Canada loses to Sweden in women’s curling playoff - Metro US

Canada loses to Sweden in women’s curling playoff

GANGNEUNG, South Korea — Jennifer Jones’s quest to repeat as world women’s curling championship ended Saturday by the slimmest of margins.

Jones narrowly missed the game-winning shot in the 10th end, and Anette Norberg responded with a draw for one in the 11th as Sweden knocked off Canada 6-5 in 3-versus-4 Page playoff action.

The loss drops the Jones foursome into Sunday’s bronze-medal game against Angelina Jensen of Denmark. Jensen dropped Saturday’s semifinal 7-6 to Norberg, who will face China’s Bingyu Wang in Sunday’s final (TSN, 2 a.m. ET).

Trailing 4-3 in the 10th end, Jones made a hit-and-roll behind cover with her first shot to lie one. Norberg sat her final stone on top of Canada’s to lie shot rock, and Jones attempted to nudge the Swede’s shot just far enough away to lie two.

Her shooter sat on the button, but the second Canada stone finished less than an inch away from being second shot, limiting Jones to a single point.

That gave Sweden last rock in the extra end, and Norberg took advantage, drawing down to Jones’s shot stone in the four-foot for the victory.

Jones said she thought the game was over in regulation.

“I thought we made my last one in 10,” said Jones, who dropped a 7-4 decision to Norberg in the round-robin. “It was a really hard shot, but I thought we made it. It curls a sixteenth of an inch less, and we make it.

“It’s just not meant to be. Hopefully we’ll come out and play well tomorrow and try to win that bronze medal.”

Jones, third Cathy Overton-Clapham, second Jill Officer and lead Dawn Askin controlled the low-scoring game until a disastrous ninth end that saw Norberg, a two-time world champion and the reigning Olympic gold medallist, earn her first lead of the game.

After Jones jammed a takeout attempt on her first shot, Norberg followed with a perfect centre-line guard. With Sweden lying two, Jones attempted a comearound but rubbed a stone out in front, giving up the only multi-point end of the game.

“I don’t know, the ice just got straighter,” said Jones. “I just didn’t pick up on that. Obviously it just kind of hung out there. Even if we give up a steal of one, we still control the game.

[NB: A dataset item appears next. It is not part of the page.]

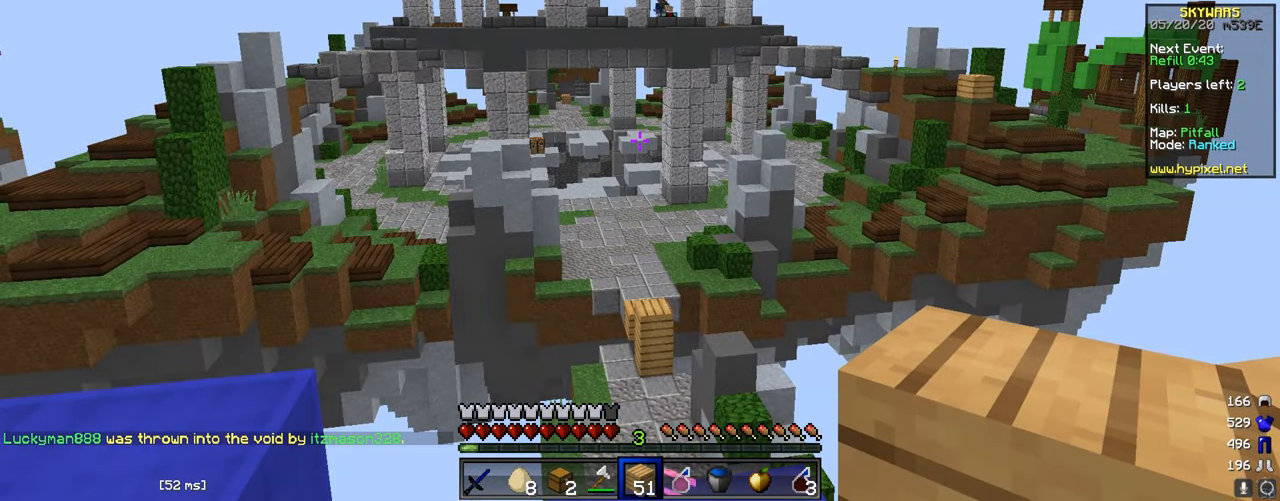
{"keys": [], "mouse": [], "events": []}
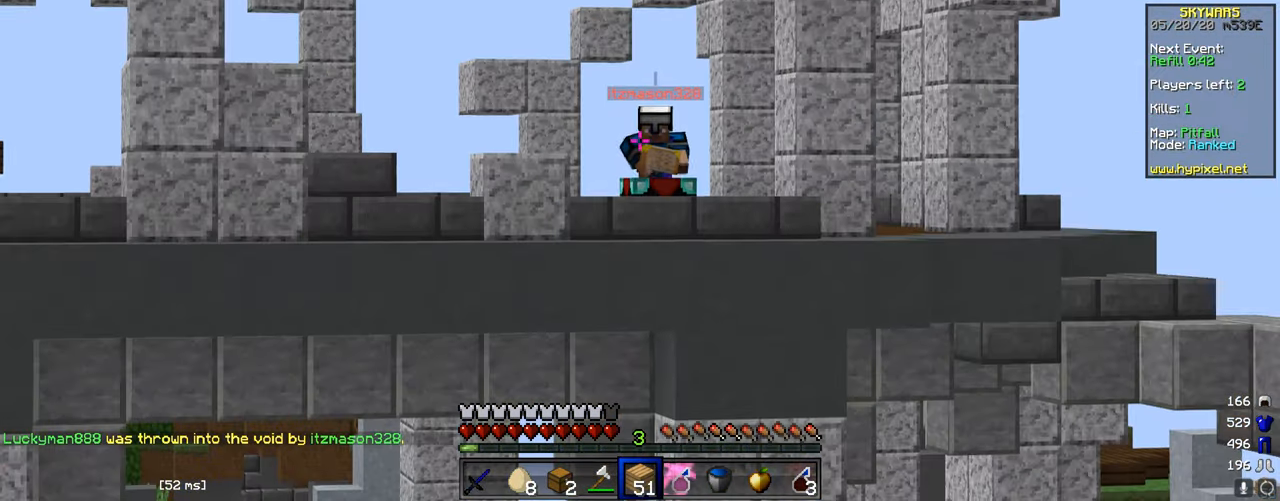
{"keys": [], "mouse": [], "events": []}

“That’s one shot I’ll remember.”

The loss was particularly frustrating for a Canadian team that believed it should have defended its title.

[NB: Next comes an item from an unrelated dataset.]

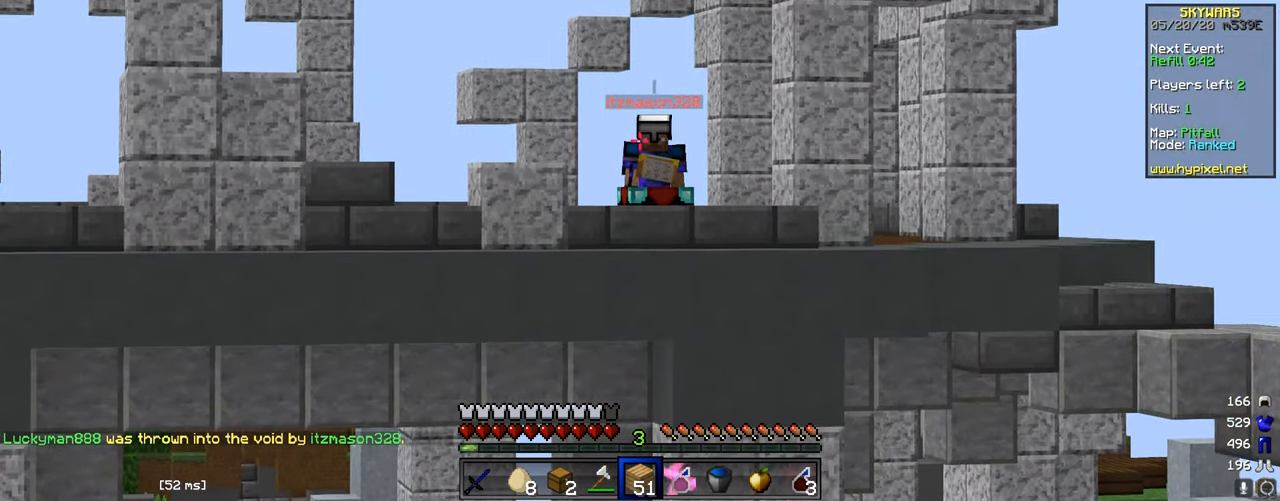
{"keys": [], "mouse": [], "events": [[100, "d", "down"], [200, "d", "up"]]}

“We shouldn’t have had two losses at the end of the round-robin,” said Overton-Clapham. “I thought we were the best team here this week, and unfortunately it just didn’t go our way.”

About a dozen Canadian flags could be seen in the crowd of more than 400 at the Gangneung International Ice Rink, and Jones gave the boisterous throng a wave following the game.

Canada took a 1-0 lead in the second end when Jones made a hit and roll but lost her shooter. Jones added to the lead in the fifth, when Norberg’s final shot crashed on a guard to give Canada a steal of one.

The teams traded singles in the sixth and seventh ends, and Norberg closed to within one in the eighth when she attempted a double-takeout for two points but lost her shooter, settling for a single.

Jones said the defeat wouldn’t have any impact on her team’s approach to December’s Olympic trials, where the Winnipeg foursome is expected to be a heavy favourite to represent Canada at next year’s Winter Games in Vancouver.

“We’re always hungry,” said Jones. “A loss doesn’t make you hungrier. We just like to play and like to compete.

“It’s just fun to be here. We want to come back.”

In the semifinal, Norberg broke out to a 4-1 lead on the strength of a two-point steal in the third end.

Jensen rallied for three straight points over the next two ends, and the teams traded deuces in the seventh and eighth.

Holding the hammer in the 10th, Norberg made no mistake, scoring a single to advance to the championship.